Focus on the future, not on the past

Many tough conversations can devolve into a blame game to find who is at fault and why a bad situation occurred. While it's important to learn from this experience and prevent future repeat instances, it's useful to ensure that a conversation focuses on the future and not on the past. After all, we can’t change the past. Instead, it’s more fruitful to put our attention on those things that we can control or influence, which are future-focused elements.

To avoid fixating on the past, acknowledge the past events and everyone's feelings, and shift the conversation towards the future. You might say something like, "You're absolutely right. It's a terrible situation we're in. Let's talk about what we can do now to contain the impact or how to avoid finding ourselves in this situation again." If you find people going around and around in circles trying to blame someone, you might say something like, "I know emotions might be extremely high right now. But finding someone to blame won't change our present circumstance. Let's focus on what we must do now to move forward."
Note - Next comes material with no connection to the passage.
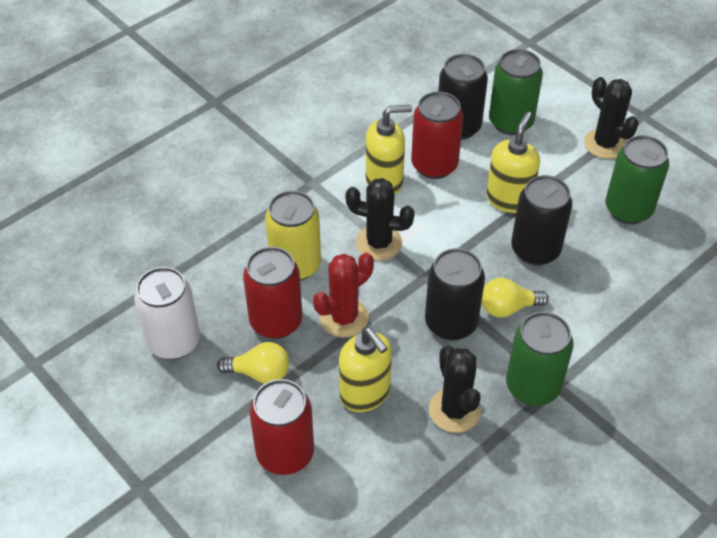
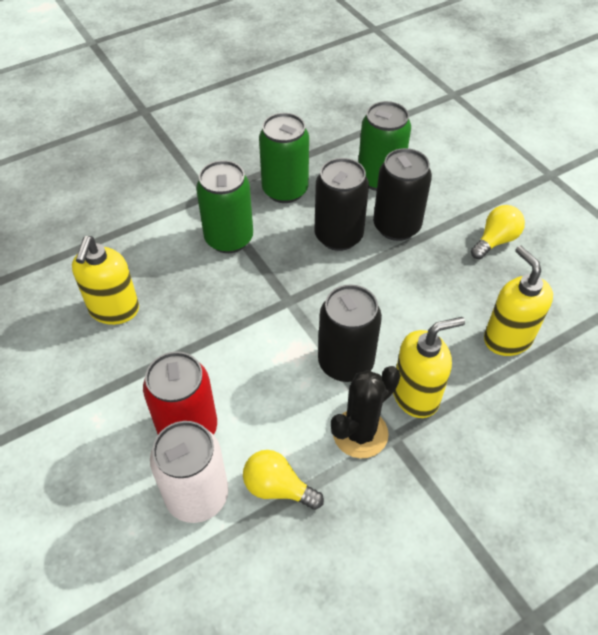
black cactus: [345,178,415,260] [429,345,481,433] [584,77,639,159] = 3 -> [331,366,401,458] = 1
red cactus: [313,253,374,337] = 1 -> none = 0
red can: [243,246,303,339] [249,379,314,475] [411,91,463,179] = 3 -> [143,351,217,435] = 1
yellow can: [265,190,321,281] = 1 -> none = 0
Create options and discuss tradeoffs

Delivering bad news feels like you're simply giving someone else a big problem. But sometimes, there are ways to move forward – with some added help.  

For example, if you're going to miss a deadline, you might think about options like:

  • Borrowing a person from a different team.
  • Hiring a temporary contractor or consultant.
  • Cutting certain scope to hit the deadline.
  • Asking if the deadline can be extended.

Each option will have different tradeoffs, and others impacted may prefer a particular solution. Come prepared with at least three different viable options for achieving a more positive outcome.

Final thoughts

While I can't think of anyone who really looks forward to delivering bad news, it's an inevitable situation you will find yourself in when you're leading teams. To get comfortable with delivering bad news, reflect on what actions (or lack of) contributed to the situation, acknowledge everyone's interests without focusing on yours, and create time for people to process strong emotions. Focus on what you can control and influence, and come to the discussion prepared with at least three options to move forward. While bad news is bad news, delivering it doesn't have to be.